Broadband and Universal Access
Wireless or mobile broadband cannot hope to be a substitute or comprehensive alternative to fixed broadband
Interest in achieving universal access (UA) or even more ambitiously Universal Service (US) for broadband is widening and growing, including its incorporation in, or addition to existing Universal Service funding mechanisms. These mechanisms and goals were originally aimed at expanding telephone service.
The justification for setting or expanding the UA or US objective from narrowband to broadband access is based on the belief in, and evidence for the significant economic and social benefits that can now be generated by ensuring widespread access to broadband-based services, thanks to the internet and the development of powerful, inexpensive, interactive computing and entertainment devices.
Initiatives towards achieving universal broadband access, or even service, are spreading through Europe, at both national and European Union levels, as well as elsewhere. The most extreme version of this trend is found in Finland, where the government has passed legislation that will make broadband connectivity a fundamental right for every person in the country, at the same level as access to education or healthcare (or in the U.S. to guns).

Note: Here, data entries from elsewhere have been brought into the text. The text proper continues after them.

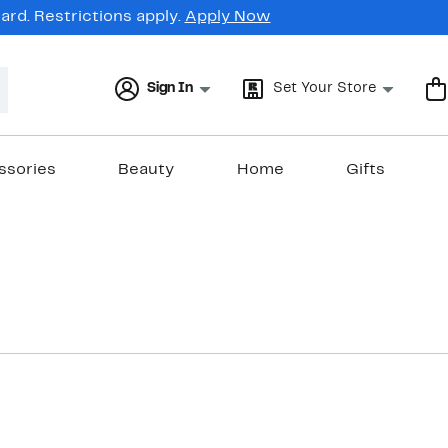
rd. Restrictions apply.
Apply Now
Sign In
Set Your Store
ssories
Beauty
Home
Gifts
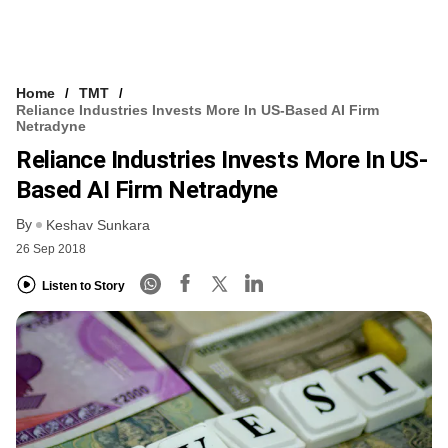
Home
TMT
Reliance Industries Invests More In US-Based AI Firm
Netradyne
Reliance Industries Invests More In US-
Based AI Firm Netradyne
By
Keshav Sunkara
26 Sep 2018
Listen to Story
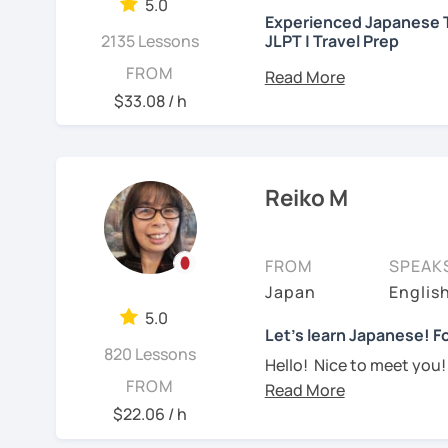
needed but often custo
5.0
・Worked as a Sales Engi
Experienced Japanese T
See Reviews From Stud
student's need. My lesso
2135 Lessons
JLPT | Travel Prep
you to join me and be an 
・Lived in the UK, Mexico
こんにちは! 👋 I’m a Japan
FROM
speaker(Japanese, Engli
Let me hear from you. I
experience
and a stron
$33.08 / h
read this and watch my v
help you on your langua
・Good at teaching Busin
to tell me about you. Let
I welcome all levels of
We'll have fun and I will
intermediate students
-----------------------------------
Reiko M
See Reviews From Stud
For beginners, I often 
【👶Absolute beginner 
textbook
. To build a st
FROM
SPEAK
・Learn Japanese from sc
classes at least once a 
Japan
Englis
materials)
really see your progress.
5.0
・Learn Hiragana and Kat
🌸
What can I help you w
Let's learn Japanese! Fo
820 Lessons
pronunciations
Hello! Nice to meet you!
Step-by-step lesso
FROM
Yes, Osaka! It's a fun an
・Learn basic Japanese p
Building conversati
$22.06 / h
color, a day of the week..
life
I graduated from a unive
JLPT exam prepara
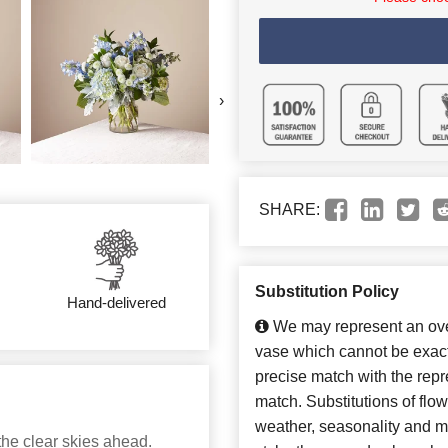
›
SHARE:
Substitution Policy
Hand-delivered
We may represent an over
vase which cannot be exact
precise match with the repre
match. Substitutions of flo
weather, seasonality and m
the clear skies ahead.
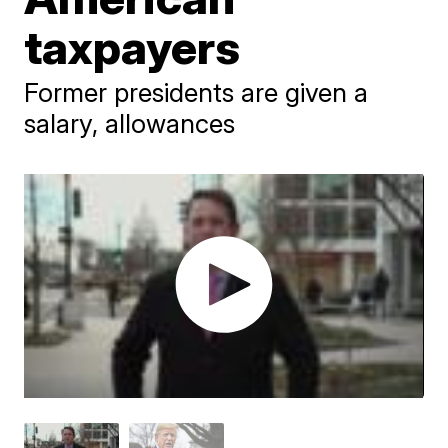
taxpayers
Former presidents are given a
salary, allowances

On the other side of the world the Australian Government has announced a vary ambitious A$40 billion + plan to bring very fast broadband (100 Mbps) to 90 per cent of Australian homes, schools and businesses within eight years through FTTP (fiber-to-the premises).
The role that wireless can be expected to play in deploying broadband access affordably and universally is very different from and more limited than its role in expanding the coverage and affordability of telephone service. Intrinsically (the laws of physics and engineering) wireless access networks cannot match the capacities of fixed access. The performance metric to consider is Mbps/km2.
Comparisons of the theoretical maximum speeds of future LTE networks of 100+ Mbps with those offered over FTTH (fiber to the home) are misleading, because this wireless capacity has to be shared between simultaneous users in a cell or an area whereas in fixed access network architectures very large capacities can be dedicated to individual connections. Although, as has already begun to occur in some countries, the number of mobile broadband customers may exceed, and even greatly, the number of fixed broadband customers, the bulk of broadband traffic will have to be carried over fixed access networks.
In short, broadband wireless access will surely be an essential complement to fixed broadband access, offering the inestimable distinctive capabilities of mobility and free-ranging nomadicity with continuous coverage throughout wide areas. But wireless or mobile broadband cannot hope to be a substitute or comprehensive alternative to fixed broadband to the same extent as mobile telephony can be to fixed telephony for a significant proportion of telephone subscribers.
This conclusion presents a long term challenge that is particularly acute for emerging economies which never developed significant fixed access networks for telephony. They will eventually have to modify an overwhelming emphasis on mobile access networks to deploy entirely new widespread fixed access infrastructure, based on fiber optics, if they are to enjoy all the benefits that use of broadband services and applications can provide.